Kids add new elements to your typical vacation

Life with children
by: AUDREY VAN BUSKIRK, Home wasn’t totally left behind on a recent trip to Mexico — Luke’s Nintendo DS found a place in the family luggage.

For many years I was the kind of traveler who never checked a bag. If I couldn't carry it (on my shoulder - this was pre-wheelie bag days) and fit it into the overhead bin, I didn't bring it.

I thought of those years last week, surveying our 6-foot-square mound of luggage creating a huge obstacle in the serpentine line to check in at the Cancún airport.

We were heading home after 10 days in Mexico's Yucatán state, and for two adults, one 8-year-old and a 9-month-old baby, we had five good-size, well-stuffed bags to check, five carry-ons, plus a car seat and stroller to gate-check.

Baby Theo wanted to be put down, Luke wanted an ice cream, I was growing worried about the state of a diaper, and the line was moving about as quickly as a slug on a hot day.

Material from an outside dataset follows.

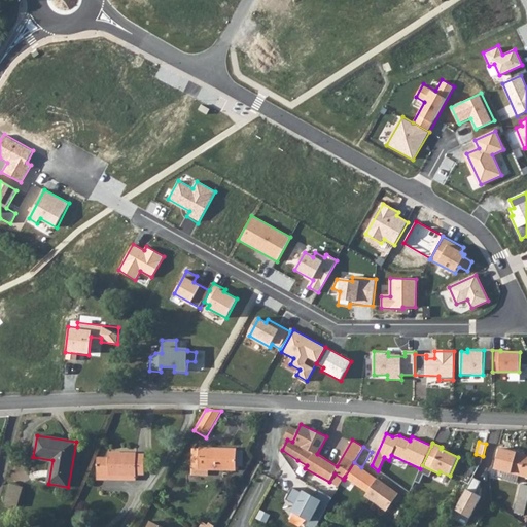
[(207,469),(236,470),(236,449),(221,448),(200,448),(200,449),(192,449),(192,475),(206,475),(207,469)]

Earlier, when I told people we were going to Mexico, they often asked, 'Are you taking the kids?'

I always answered, 'Yes, of course,' and really, it was Luke's idea to visit Chichen Itza in the first place (he wanted Egypt, but these pyramids were just two time zones away). But I'll admit that at times over the course of the trip I thought longingly about the days of traveling without Nintendo and baby wipes.

More often than not, though, the trip was much more fun with the kids than it would have been without them. And in the check-in line, just as the kids (and I) were about to lose it, a smiling ticket agent walked over, pulled aside the rope and led us to the VIP line.

Kids are the ultimate travel partners. No matter where you go, children bring real life along for the ride. They provide a fast ticket over cross-cultural divides.

Traveling with Theo, in particular, made me realize how many boundaries Americans put up around their babies.

It's become expected here that you'll wash your hands before touching even a friend's baby. I know loads of parents who slather that antibacterial goo over themselves like sunscreen in the Sahara.

In Mexico, I'd be digging into my purse to buy something with Theo wriggling on my hip, or trying to take a bite of fish tacos in between stuffing his mouth with whatever possible babyish food I could come up with (dairy foam from cappuccinos, scrambled eggs, runny yogurt laced with honey) and the clerk or waiter - as often male as female - would pluck him from my arms as easily as a hostess takes your jacket at a nice restaurant.

In the dusty Valladolid, on the road to Tulum, a Mayan woman at a cafe actually walked him outside and down the street, explaining through sign language that he'd be happier with her if he couldn't see me.

This would never happen in America. I know parents who wear their babies in slings expressly so strangers don't touch them. People often grab Theo's foot or pat his head, but I don't think I've ever had a stranger in Portland just pick him up unbidden and take him away.

We went one day to Xel-Ha, a sort of mammoth interactive aquarium crafted from calm lagoons full of rainbow-hued fish and several freshwater springs and rivers running through caves and jungle. Incredibly, it's just as cool as it sounds.

Despite a big line behind me, the guy at the snorkel rental shack reached out for Theo from across the counter, and what could I do?

While I tried on fins, he took the baby for a tour of the room's equipment and gave him a spare snorkel to chew. (At $75 a person, Xel-Ha was no bargain but definitely a trip highlight. At one of the five all-you-can-eat restaurants, included in the price of admission, Luke announced blissfully, 'This is like heaven, but in real life.')

Theo spent most of his time happily splashing in an artificial inch-deep creek, oblivious to the 2-foot-long iguana an arm's length away.

Hot and tired after a few hours of solo baby minding (the other boys were floating down the river in inner tubes and jumping off cliffs), I tried to read while he played. And I did at least make eye contact after person after person sat down and played with him, crooning in Spanish.

My Spanish is extremely rudimentary, but I had dozens of conversations by answering the questions '¿Cuantos meses?' (nueve, or 9) and '¿Cómo se llama?' (I'd say Theo, they'd say Teo).

They'd tell me about their own babies and tickle mine under his chin while he poked at their noses and tugged their lips. He's fascinated by facial expressions at the moment, still eager to match strangers smile for smile.

I know all the docs say that reducing human contact is the best way to prevent colds and flu, but I wonder if we miss something important by obsessing over it.

I hope Theo gets the feeling that he can be safe anywhere in the world, even if it isn't his mother holding on to him.